Passage for review —
====================
Bobby Johns (born May 17, 1946) is a former football coach. He served as an assistant coach in the college ranks for many years as well as head coach for a pair of high schools and at the University of West Alabama from 1997 through 2000. He is also a former college football All-American defensive back who played for coach Bear Bryant at the University of Alabama.

Early years
After graduating from Banks High School in Birmingham, Alabama, Johns enrolled at the University of Alabama. Playing quarterback in high school, during his freshman year he moved to defensive back. For the Crimson Tide, Johns was a member of the 1965 national championship team, was selected All-SEC three times (1965–1967) and All-America twice (1966–1967). He was selected in the 12th Round of the 1968 NFL Draft by the Kansas City Chiefs, but elected to pursue a coaching career instead. As recognition for his career at Alabama, Johns was elected to the Alabama Sports Hall of Fame in 2010.
====================
The data —
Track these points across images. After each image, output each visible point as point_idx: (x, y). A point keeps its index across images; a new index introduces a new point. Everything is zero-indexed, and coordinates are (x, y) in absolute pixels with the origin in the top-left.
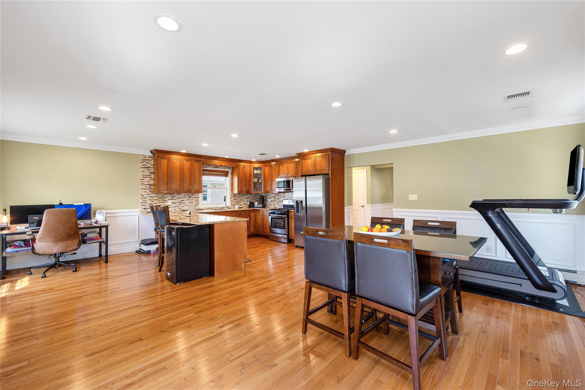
====================
Tasks to carry out —
a. Retype the Bobby Johns profile starting with "Early years" and going on through "Fame in 2010.".
b. Summarize the Bobby Johns profile in two sentences.
The lines have no connection to the Bobby Johns profile.

Responses to the exercise —
a.
Early years
After graduating from Banks High School in Birmingham, Alabama, Johns enrolled at the University of Alabama. Playing quarterback in high school, during his freshman year he moved to defensive back. For the Crimson Tide, Johns was a member of the 1965 national championship team, was selected All-SEC three times (1965–1967) and All-America twice (1966–1967). He was selected in the 12th Round of the 1968 NFL Draft by the Kansas City Chiefs, but elected to pursue a coaching career instead. As recognition for his career at Alabama, Johns was elected to the Alabama Sports Hall of Fame in 2010.

b. Bobby Johns, born May 17, 1946, is a former football coach who was a college assistant for many years, head coach at two high schools, and head coach at the University of West Alabama from 1997 through 2000. As a defensive back under Bear Bryant at the University of Alabama, he was a member of the 1965 national championship team, a three-time All-SEC and two-time All-America selection, and later a 1968 draft pick of the Kansas City Chiefs who chose coaching instead, and he was elected to the Alabama Sports Hall of Fame in 2010.